Nell’estremo nord dell’Albania, nonché in Kosovo, si poteva nascere donne, mutando in seguito identità di genere secondo i dettami orali del Kanun, il codice di diritto consuetudinario albanese. Una volta attraversata questa “soglia” tra la sfera femminile e quella maschile, si diventa una delle Burrneshe (al singolare: Burrnesh), le cosiddette “Vergini Giurate”.
Questo aspetto della tradizione balcanica mette le radici tra Basso Medioevo e prima Età Moderna. Per qualche secolo le “Vergini Giurate” furono cosa nota anche più a settentrione, verso la Serbia (fenomeno completamente decaduto). Lo stesso destino si sta affermando anche in Albania e Kosovo, dove non rimangono più di 200 Burrneshe, per lo più anziane, legate ad un passato distaccato dalla contemporaneità e dalla globalizzazione sociale.
Perché si diventava Burrneshe? Quale erano le necessità che spingevano queste donne a rinunciare alla propria essenza femminile per abbracciarne una prettamente maschile? Non esiste un unico motivo, bensì svariate ragioni, talvolta concatenate tra loro. In prima analisi, se una famiglia non poteva contare sulla centralità di una figura maschile (vuoi per la mancanza di figli maschi, vuoi per il declino fisico e mentale del capo famiglia), una delle donne del gruppo familiare doveva assumere il “comando”, abbandonando la sua identità di genere.
Tuttavia in una società strettamente e inevitabilmente patriarcale, in cui la donna non era altro che un estensione della lunga mano maschile, si diveniva Burrnesh per scampare a sgraditi matrimoni combinati. Ma la scelta originava anche da un proprio sentire sessuale; il lesbismo non dichiarato accompagnava diverse donne alla cesura con il passato. Un voltare pagina rappresentato da una ritualità specifica. Circondata da 12 capi clan, la futura “Vergine Giurata” avrebbe vestito per la prima volta abiti maschili, si sarebbe dovuta sbarazzare della lunga chioma e avrebbe suggellato un voto di castità.

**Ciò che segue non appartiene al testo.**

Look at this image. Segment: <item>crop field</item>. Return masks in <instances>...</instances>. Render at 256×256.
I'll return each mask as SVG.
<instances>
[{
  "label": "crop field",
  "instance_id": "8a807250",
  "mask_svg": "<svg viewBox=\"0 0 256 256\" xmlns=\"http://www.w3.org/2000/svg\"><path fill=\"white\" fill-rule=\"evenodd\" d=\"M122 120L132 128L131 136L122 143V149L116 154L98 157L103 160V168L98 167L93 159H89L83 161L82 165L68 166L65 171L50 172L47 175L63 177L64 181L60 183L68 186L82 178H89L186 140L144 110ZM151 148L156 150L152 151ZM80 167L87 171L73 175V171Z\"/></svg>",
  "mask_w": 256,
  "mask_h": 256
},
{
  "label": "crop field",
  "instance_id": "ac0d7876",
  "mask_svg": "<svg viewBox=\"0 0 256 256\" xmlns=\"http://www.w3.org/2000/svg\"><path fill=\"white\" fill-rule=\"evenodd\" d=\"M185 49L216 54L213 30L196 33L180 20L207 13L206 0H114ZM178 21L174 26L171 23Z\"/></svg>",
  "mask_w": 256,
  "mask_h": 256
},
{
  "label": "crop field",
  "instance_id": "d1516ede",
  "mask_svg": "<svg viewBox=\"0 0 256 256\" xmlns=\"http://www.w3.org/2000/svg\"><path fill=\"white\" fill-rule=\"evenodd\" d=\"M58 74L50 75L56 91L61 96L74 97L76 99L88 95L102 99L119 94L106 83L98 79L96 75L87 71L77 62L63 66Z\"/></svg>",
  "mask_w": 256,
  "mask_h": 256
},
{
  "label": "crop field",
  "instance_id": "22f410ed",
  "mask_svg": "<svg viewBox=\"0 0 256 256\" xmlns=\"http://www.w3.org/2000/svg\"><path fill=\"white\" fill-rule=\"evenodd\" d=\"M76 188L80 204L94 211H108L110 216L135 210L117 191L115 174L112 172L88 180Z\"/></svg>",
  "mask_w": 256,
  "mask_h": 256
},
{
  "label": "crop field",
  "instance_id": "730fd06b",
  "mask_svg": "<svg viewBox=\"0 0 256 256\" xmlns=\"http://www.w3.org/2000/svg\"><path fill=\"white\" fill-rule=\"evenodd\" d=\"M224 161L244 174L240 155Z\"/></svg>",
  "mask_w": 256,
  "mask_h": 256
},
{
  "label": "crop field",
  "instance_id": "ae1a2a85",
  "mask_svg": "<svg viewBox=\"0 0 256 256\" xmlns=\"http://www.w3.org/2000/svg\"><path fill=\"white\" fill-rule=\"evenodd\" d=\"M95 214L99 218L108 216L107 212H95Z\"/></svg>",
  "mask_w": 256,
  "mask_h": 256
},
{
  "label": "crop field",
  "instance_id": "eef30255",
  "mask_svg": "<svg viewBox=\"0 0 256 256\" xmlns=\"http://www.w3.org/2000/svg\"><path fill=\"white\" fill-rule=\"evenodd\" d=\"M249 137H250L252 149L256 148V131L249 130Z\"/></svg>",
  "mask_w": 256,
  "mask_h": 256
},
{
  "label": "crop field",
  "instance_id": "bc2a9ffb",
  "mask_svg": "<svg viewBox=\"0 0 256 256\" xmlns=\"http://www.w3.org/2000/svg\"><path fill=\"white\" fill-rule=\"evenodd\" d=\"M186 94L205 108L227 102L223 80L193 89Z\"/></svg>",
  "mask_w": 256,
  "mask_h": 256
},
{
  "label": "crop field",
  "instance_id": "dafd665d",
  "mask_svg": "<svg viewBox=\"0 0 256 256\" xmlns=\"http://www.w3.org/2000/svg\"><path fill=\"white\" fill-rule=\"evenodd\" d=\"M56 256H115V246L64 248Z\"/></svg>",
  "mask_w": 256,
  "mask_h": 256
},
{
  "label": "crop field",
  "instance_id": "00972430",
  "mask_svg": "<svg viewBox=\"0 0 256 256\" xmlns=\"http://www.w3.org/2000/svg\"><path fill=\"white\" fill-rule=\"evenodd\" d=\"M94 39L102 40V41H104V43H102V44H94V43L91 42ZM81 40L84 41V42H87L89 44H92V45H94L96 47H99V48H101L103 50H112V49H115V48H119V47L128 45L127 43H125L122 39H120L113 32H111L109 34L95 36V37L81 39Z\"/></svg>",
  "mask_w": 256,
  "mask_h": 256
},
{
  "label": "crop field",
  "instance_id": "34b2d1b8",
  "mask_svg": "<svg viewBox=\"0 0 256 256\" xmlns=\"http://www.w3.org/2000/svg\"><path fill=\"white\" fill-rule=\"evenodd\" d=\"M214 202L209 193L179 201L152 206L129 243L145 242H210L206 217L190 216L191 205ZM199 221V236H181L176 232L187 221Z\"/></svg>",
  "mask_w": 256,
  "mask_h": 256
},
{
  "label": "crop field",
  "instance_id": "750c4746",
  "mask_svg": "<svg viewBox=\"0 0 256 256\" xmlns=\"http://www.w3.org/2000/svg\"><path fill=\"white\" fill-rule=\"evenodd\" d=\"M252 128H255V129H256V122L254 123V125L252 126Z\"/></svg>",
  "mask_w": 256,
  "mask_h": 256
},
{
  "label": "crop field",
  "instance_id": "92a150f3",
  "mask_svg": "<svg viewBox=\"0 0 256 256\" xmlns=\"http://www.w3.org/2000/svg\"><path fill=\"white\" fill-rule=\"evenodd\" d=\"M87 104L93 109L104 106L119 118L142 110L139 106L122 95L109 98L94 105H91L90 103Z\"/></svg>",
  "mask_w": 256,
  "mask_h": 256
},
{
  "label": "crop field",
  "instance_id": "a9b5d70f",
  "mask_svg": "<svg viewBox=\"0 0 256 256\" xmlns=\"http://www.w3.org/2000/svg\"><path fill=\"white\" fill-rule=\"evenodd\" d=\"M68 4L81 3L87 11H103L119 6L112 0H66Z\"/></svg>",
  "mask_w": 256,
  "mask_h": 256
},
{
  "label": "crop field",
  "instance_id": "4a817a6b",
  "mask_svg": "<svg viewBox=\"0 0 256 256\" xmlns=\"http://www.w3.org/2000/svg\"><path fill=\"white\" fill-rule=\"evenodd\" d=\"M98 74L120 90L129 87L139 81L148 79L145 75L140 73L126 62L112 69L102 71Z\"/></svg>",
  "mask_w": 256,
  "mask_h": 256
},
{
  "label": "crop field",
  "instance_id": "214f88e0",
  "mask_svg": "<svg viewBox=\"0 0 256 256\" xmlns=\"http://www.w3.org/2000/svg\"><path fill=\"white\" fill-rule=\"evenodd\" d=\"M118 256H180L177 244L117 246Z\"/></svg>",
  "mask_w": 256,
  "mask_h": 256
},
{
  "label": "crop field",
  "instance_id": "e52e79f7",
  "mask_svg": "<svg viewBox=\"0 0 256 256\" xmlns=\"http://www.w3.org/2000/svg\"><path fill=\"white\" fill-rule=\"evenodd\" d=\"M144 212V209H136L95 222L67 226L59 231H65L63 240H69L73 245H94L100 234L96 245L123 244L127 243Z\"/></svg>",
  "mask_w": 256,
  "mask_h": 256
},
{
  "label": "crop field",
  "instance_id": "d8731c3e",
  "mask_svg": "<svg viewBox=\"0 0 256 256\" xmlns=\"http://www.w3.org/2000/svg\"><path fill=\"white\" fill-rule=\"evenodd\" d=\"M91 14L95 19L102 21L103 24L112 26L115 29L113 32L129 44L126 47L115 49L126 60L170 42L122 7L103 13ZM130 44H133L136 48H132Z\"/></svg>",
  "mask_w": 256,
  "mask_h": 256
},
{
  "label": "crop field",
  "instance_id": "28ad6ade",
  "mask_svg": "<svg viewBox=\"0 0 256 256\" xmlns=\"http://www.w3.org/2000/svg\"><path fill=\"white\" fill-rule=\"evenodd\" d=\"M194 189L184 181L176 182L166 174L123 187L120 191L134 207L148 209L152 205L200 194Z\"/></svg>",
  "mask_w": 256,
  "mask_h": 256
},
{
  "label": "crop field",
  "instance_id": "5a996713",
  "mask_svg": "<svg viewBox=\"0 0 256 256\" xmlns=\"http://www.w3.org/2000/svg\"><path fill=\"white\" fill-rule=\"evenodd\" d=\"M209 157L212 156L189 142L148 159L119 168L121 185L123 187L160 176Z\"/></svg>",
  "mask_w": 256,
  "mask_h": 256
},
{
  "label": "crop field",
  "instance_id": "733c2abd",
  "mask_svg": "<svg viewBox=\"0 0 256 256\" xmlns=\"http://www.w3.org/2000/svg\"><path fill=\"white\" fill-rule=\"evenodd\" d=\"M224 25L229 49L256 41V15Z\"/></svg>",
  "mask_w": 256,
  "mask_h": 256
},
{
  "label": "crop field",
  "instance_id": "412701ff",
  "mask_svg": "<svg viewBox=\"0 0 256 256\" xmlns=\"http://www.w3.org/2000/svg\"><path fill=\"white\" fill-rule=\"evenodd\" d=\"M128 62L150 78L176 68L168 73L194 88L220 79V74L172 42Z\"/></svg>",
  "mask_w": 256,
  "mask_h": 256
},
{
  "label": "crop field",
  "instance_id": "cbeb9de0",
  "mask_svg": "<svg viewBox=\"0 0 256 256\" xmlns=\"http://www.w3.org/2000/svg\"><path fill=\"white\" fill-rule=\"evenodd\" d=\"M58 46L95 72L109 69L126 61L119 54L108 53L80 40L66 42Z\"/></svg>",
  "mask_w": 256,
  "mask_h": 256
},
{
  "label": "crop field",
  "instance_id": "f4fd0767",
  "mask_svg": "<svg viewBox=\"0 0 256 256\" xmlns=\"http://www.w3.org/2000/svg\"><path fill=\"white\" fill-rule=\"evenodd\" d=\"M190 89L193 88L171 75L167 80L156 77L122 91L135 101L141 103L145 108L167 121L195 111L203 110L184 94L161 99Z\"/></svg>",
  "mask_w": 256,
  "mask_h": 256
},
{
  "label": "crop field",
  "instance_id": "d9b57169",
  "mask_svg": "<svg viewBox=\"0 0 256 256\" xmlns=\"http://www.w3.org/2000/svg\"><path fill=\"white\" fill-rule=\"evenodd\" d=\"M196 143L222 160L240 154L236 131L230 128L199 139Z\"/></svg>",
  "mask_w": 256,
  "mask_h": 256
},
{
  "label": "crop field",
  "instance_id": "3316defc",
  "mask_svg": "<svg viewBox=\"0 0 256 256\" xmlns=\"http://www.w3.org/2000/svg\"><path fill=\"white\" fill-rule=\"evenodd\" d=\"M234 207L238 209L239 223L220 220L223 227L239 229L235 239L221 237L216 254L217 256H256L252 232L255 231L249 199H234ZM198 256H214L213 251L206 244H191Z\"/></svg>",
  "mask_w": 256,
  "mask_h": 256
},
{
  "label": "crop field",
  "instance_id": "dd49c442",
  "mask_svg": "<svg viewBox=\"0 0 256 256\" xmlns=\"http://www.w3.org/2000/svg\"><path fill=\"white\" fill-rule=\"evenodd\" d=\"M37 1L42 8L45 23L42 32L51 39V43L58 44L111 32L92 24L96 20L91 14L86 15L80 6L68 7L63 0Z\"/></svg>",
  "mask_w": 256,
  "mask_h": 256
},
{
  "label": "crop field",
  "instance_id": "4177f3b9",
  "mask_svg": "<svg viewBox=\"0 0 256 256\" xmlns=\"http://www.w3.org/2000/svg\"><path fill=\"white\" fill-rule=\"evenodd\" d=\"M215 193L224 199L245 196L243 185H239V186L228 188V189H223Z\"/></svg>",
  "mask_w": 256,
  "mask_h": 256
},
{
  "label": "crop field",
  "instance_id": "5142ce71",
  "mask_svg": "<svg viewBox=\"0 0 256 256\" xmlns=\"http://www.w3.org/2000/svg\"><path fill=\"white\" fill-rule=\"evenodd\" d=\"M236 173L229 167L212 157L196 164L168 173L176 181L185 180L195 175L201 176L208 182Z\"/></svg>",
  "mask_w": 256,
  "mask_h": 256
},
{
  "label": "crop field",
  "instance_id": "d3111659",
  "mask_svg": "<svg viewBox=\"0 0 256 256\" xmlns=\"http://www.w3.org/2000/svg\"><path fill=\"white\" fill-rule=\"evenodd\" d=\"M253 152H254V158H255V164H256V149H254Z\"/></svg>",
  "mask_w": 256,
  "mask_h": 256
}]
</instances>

Una volta entrata nel mondo degli uomini, una Burrnesh poteva essere libera di parlare in pubblico esprimendo un proprio parere. Voce in capitolo, insomma, ma non solo. La bottiglia diveniva un diritto, così come le sigarette. Privilegi da uomini, ovviamente. Impugnando un fucile, il nuovo uomo (agli occhi della tradizione albanese) poteva difendere la proprietà, il clan e l’eventuale identità nazionale.
Le controversie che una figura simile ha suscitato nel contesto degli studi di genere sono sotto gli occhi di tutti. Pur restando geneticamente donna, la scelta di una componente minoritaria della società (i capi clan), decretava la trasformazione della diretta interessata. Nella sua cruda essenza si finiva in un limbo solo apparente, un intermezzo in cui essere donna non più donna.